CHALLENGE:
Duplicate the lines of the records below from the line with "pose: elev=5.7 azim=153.4" up to and including the line with "Dot at: (336, 259)". Omit the pictures from your copy.

Dataset rows

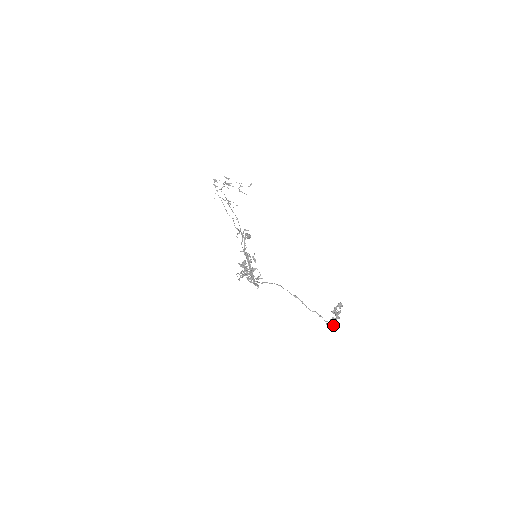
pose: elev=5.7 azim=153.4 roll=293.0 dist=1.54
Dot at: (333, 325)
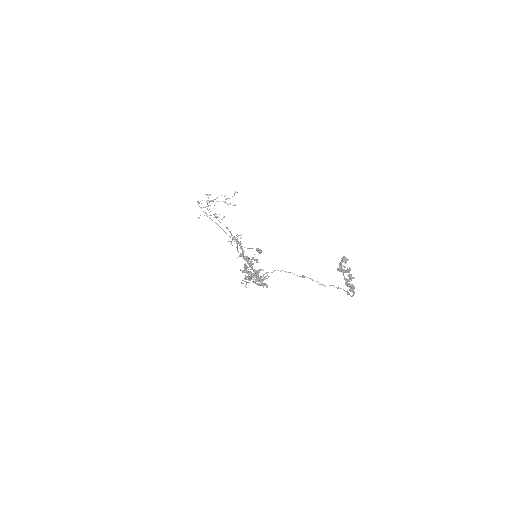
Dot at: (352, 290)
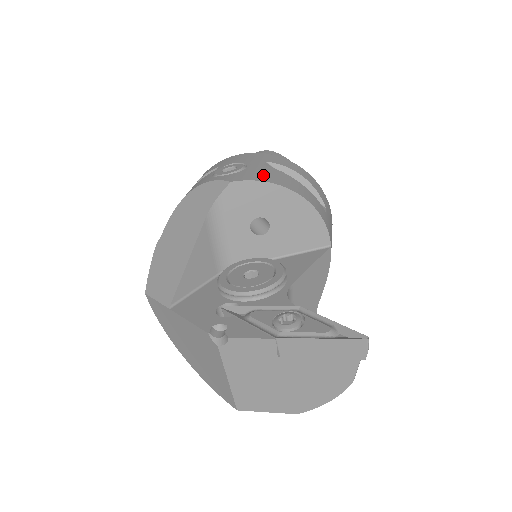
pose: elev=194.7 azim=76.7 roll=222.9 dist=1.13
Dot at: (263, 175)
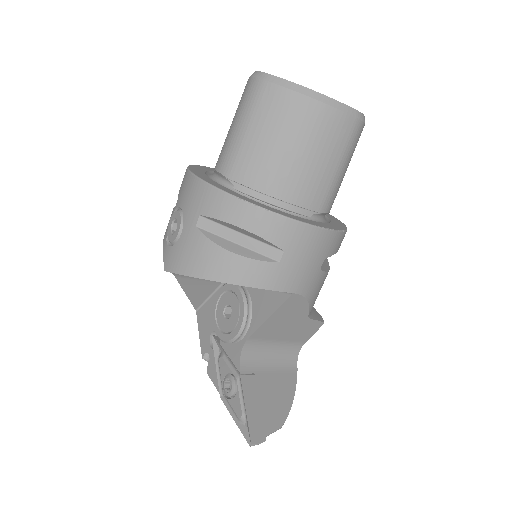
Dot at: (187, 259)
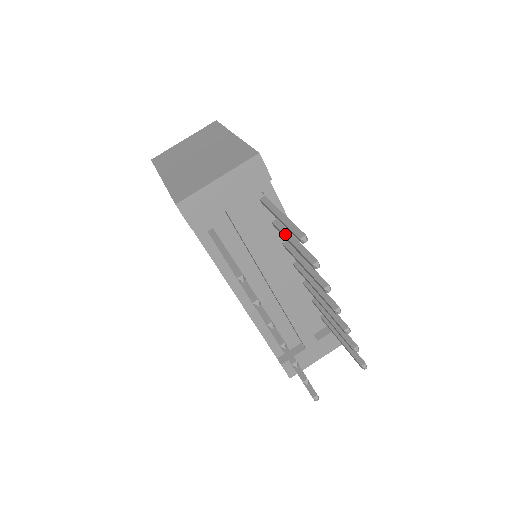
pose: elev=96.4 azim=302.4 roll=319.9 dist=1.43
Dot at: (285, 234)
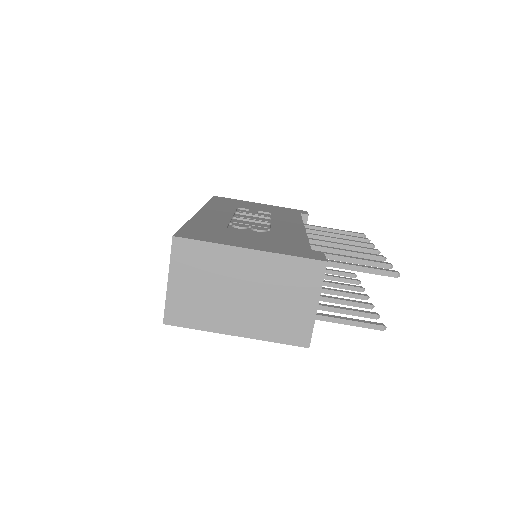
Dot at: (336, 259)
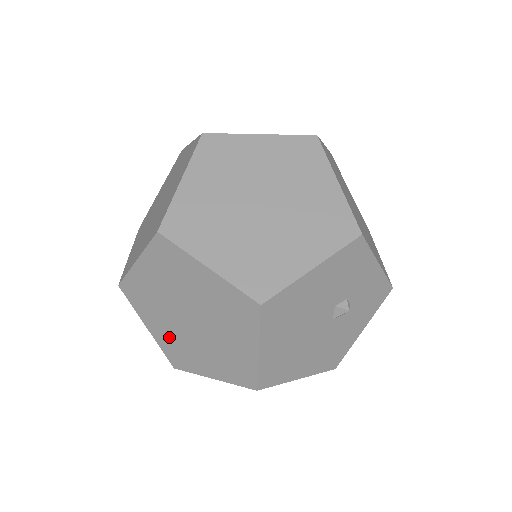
---
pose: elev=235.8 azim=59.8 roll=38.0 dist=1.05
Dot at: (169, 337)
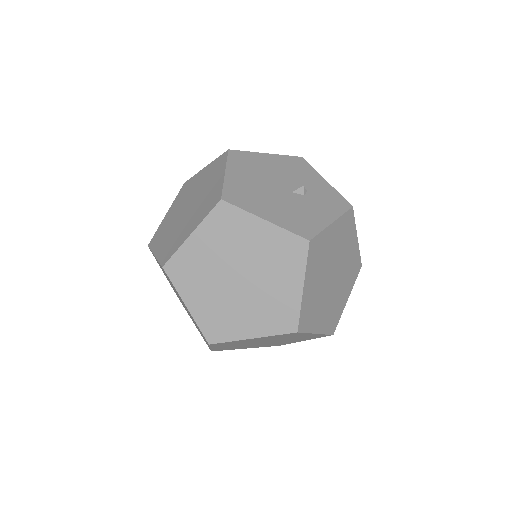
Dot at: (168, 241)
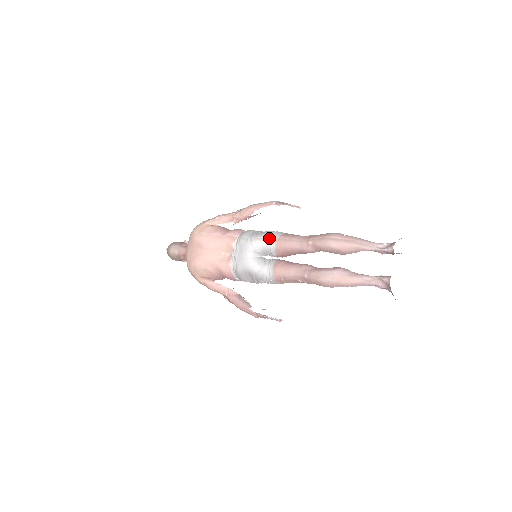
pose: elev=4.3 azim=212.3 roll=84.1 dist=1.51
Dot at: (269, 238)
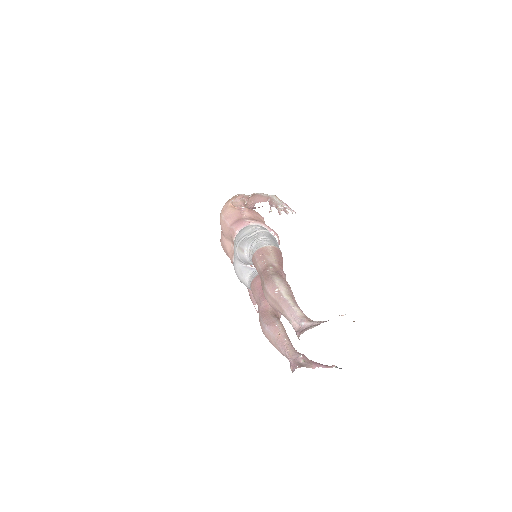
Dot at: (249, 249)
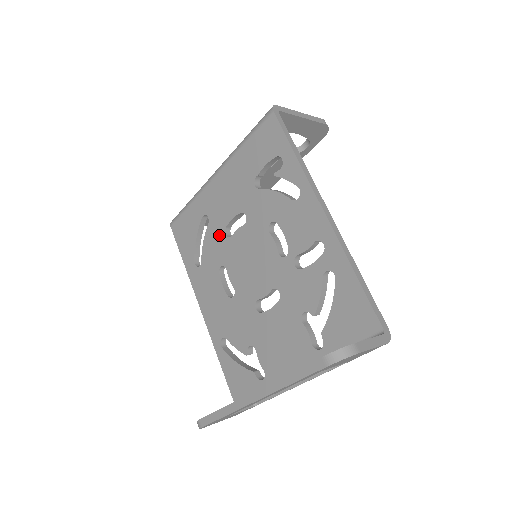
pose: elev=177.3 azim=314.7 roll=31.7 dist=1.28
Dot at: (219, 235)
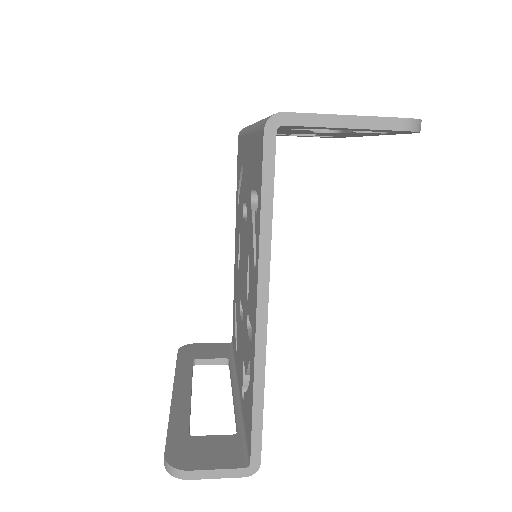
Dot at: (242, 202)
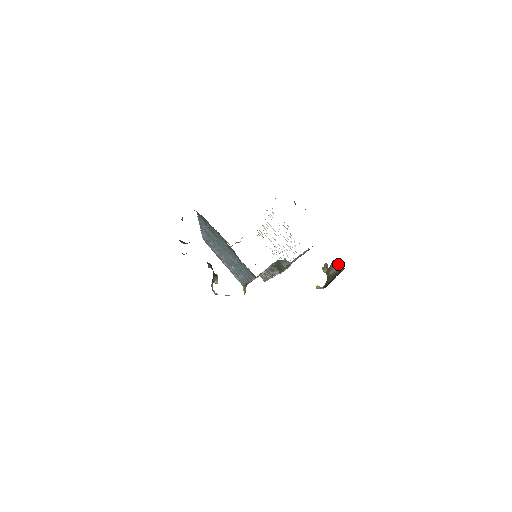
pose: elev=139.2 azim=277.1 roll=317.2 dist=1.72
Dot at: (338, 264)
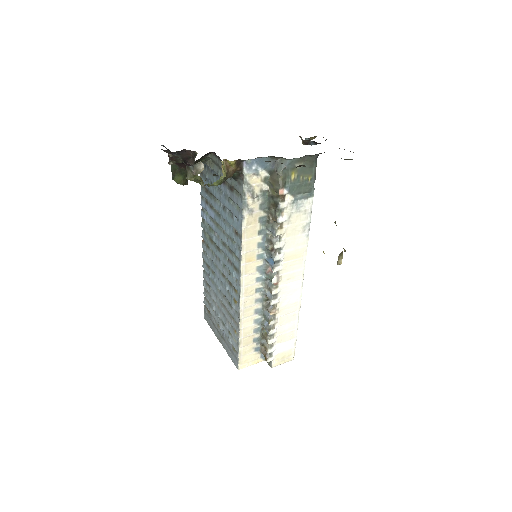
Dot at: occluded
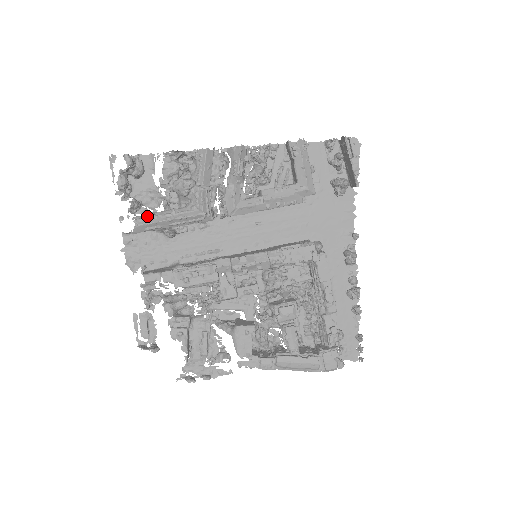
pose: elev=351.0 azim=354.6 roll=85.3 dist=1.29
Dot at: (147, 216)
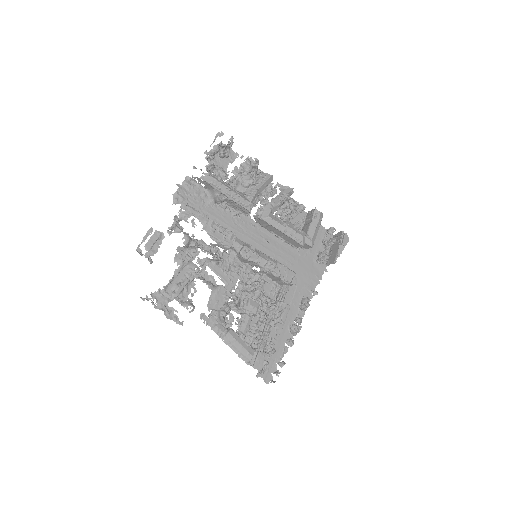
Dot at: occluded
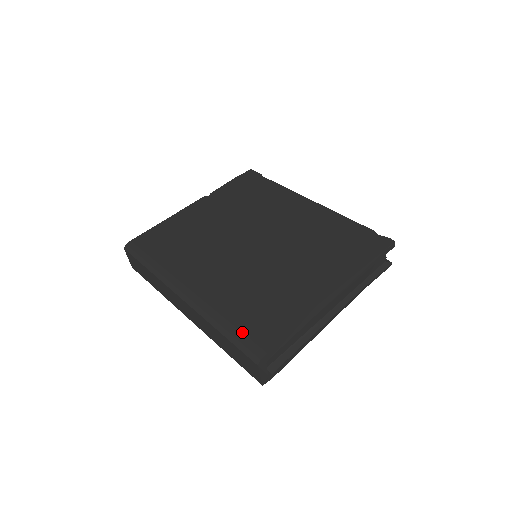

ANSWER BELOW:
pose: elev=5.7 azim=153.4 roll=293.0 dist=1.54
Dot at: (333, 325)
Dot at: (352, 290)
pose: elev=194.7 azim=76.7 roll=222.9 dist=1.13
Dot at: (263, 175)
Dot at: (187, 259)
pose: elev=96.4 azim=302.4 roll=319.9 dist=1.43
Dot at: (285, 234)
Dot at: (336, 259)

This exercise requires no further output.